PAGE EXTRACT section start

Consciousness: a neurosurgeon's observations (General)

by David Turell @, Friday, June 30, 2017, 00:02 (2702 days ago) @ David Turell

Egnor has been quoted before. As a neurosurgeon he has seen awake patients react while under brain surgery. Consciousness works seamlessly as parts of the brain are removed:

https://www.firstthings.com/web-exclusives/2017/06/a-map-of-the-soul

"Francis Crick, neuroscientist and co-discoverer of the helical structure of DNA, expressed the widespread view that the mind is a function of material stuff: “A person’s mental activities are entirely due to the behavior of nerve cells, glial cells, and the atoms, ions, and molecules that make them up and influenced them.” How, then, is it possible to converse with someone while removing the large portions of her brain that serve thought and reasoning?

***

"I have scores of patients who are missing large areas of their brains, yet who have quite good minds. I have a patient born with two-thirds of her brain absent. She’s a normal junior high kid who loves to play soccer. Another patient, missing a similar amount of brain tissue, is an accomplished musician with a master’s degree in English.

PAGE EXTRACT section end
INFORMATION section start

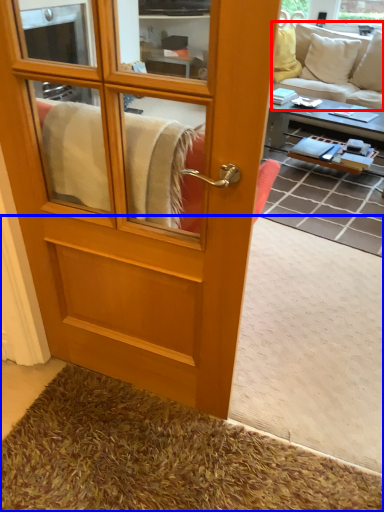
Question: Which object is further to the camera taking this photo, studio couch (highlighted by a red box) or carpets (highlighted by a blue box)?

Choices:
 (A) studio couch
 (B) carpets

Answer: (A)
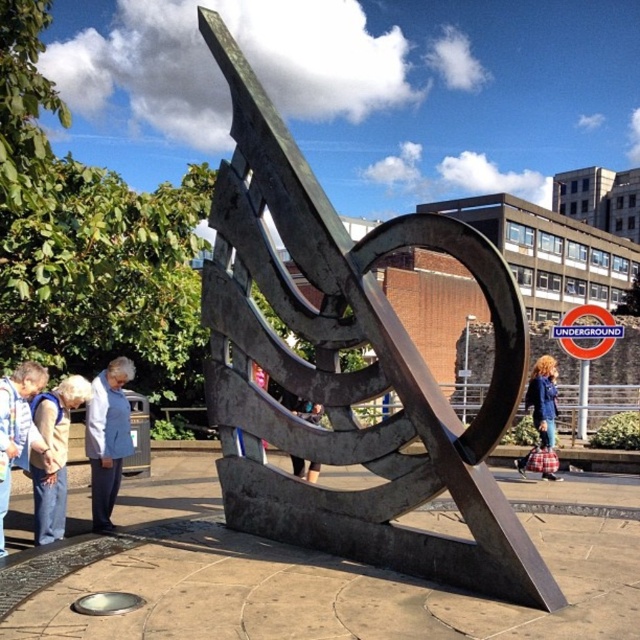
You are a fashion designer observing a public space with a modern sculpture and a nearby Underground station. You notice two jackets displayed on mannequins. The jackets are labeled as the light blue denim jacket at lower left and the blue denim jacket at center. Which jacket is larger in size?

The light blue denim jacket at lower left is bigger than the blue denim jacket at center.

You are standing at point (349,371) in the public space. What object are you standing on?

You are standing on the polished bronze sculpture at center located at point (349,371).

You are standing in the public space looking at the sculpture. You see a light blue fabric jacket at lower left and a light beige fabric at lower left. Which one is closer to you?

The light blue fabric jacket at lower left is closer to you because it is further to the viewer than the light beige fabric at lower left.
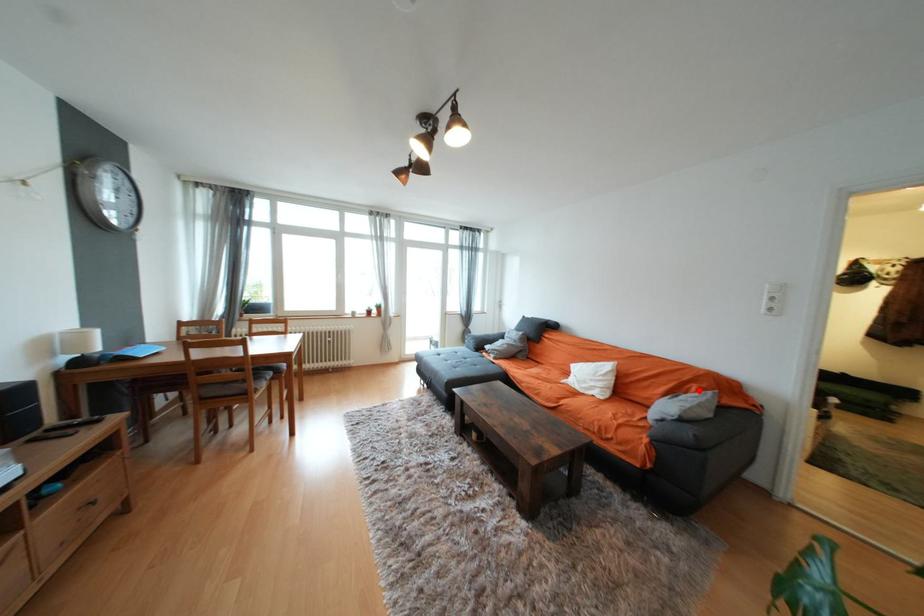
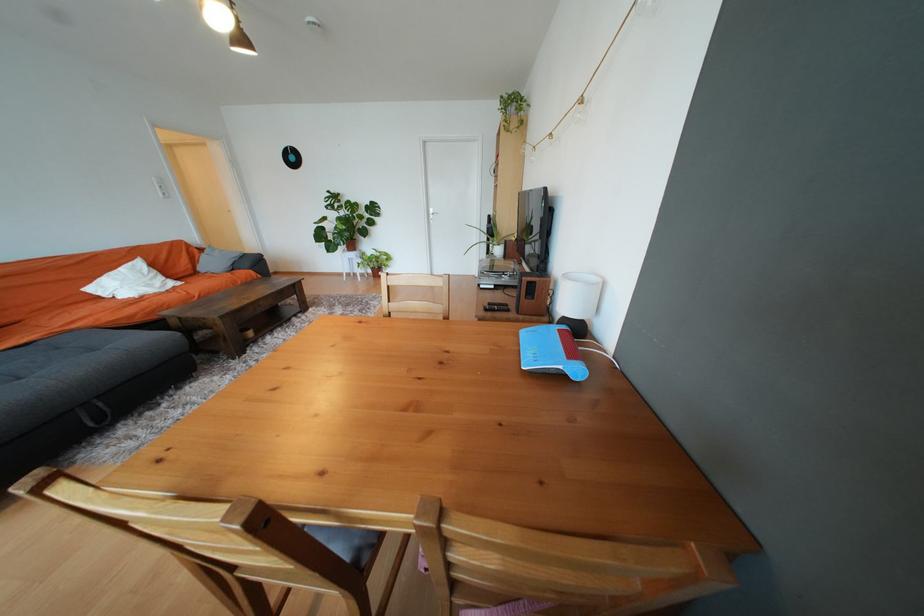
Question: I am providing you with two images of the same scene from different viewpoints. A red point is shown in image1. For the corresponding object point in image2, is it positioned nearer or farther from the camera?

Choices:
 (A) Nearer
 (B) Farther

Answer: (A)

INFORMATION section end
INFORMATION section start

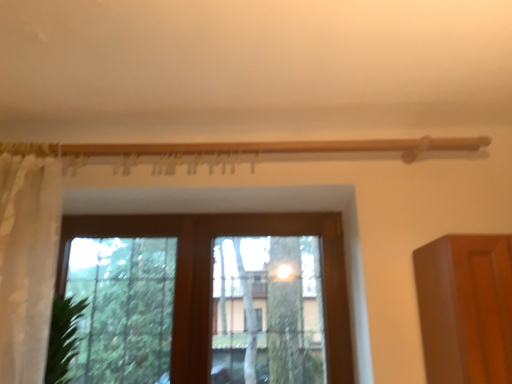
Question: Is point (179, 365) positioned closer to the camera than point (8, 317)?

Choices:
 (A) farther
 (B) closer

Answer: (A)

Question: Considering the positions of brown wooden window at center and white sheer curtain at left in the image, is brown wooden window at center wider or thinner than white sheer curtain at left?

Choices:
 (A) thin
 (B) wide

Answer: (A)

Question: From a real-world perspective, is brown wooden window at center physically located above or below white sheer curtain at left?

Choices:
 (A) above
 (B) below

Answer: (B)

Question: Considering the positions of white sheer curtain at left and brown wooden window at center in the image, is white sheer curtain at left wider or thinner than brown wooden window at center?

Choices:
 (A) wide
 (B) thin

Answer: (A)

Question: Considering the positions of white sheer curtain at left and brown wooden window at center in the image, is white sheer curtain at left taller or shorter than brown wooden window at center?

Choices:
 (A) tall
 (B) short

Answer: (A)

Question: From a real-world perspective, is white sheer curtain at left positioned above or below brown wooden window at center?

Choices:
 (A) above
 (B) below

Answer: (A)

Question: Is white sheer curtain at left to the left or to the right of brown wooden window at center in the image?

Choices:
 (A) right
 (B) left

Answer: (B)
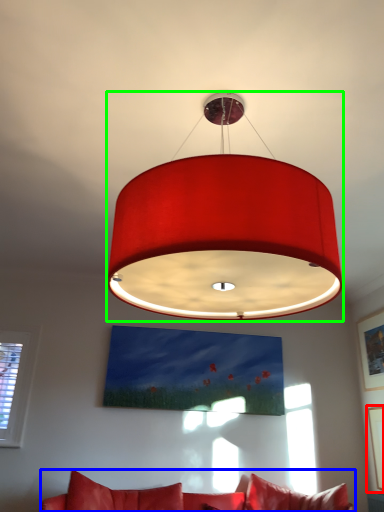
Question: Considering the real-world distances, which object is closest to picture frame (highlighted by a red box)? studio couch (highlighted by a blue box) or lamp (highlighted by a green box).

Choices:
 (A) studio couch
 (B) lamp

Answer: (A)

INFORMATION section end

▶ [USING THE INFORMATION]:
• 1. In the consciousness post, what degree does the patient who is an accomplished musician hold?
• 2. Extend the consciousness post past its final sentence.
The lines have no connection to the consciousness post.

▶ [ANSWER SET]:
• 1. A master's degree in English.

• 2.
***

"Aquinas began by reaching back to an earlier thinker. Following Aristotle, he posited that the human soul has three kinds of powers. It has vegetative powers, which serve physiological functions such as heartbeat, respiration, and metabolism. It has sensitive powers, such as sensation, perception, memory, sensitive appetite, and locomotion. The vegetative and sensitive powers are caused by matter, in a purely physical way.

"But the human soul also has intellect and will, powers of a wholly different kind. With our intellect, we can think of universal concepts, such as mercy and justice and abstract mathematics. With our will, we can act on abstract principles. Because thinking of abstract concepts entails thoughts removed from particular things, Aquinas reasoned, intellect couldn’t be a material thing. Intellect and will are immaterial powers.

"Aquinas taught that our soul’s immaterial powers are only facilitated by matter, not caused by it, and the correlation is loose. His insight presaged certain findings of modern neuroscience.

"Wilder Penfield, an early-twentieth-century neurosurgeon who pioneered seizure surgery, noted that during brain stimulation on awake patients, he was never able to stimulate the mind itself—the sense of “I”—but only fragmented sensations and perceptions and movements and memories. Our core identity cannot be evoked or altered by physical stimulation of the brain.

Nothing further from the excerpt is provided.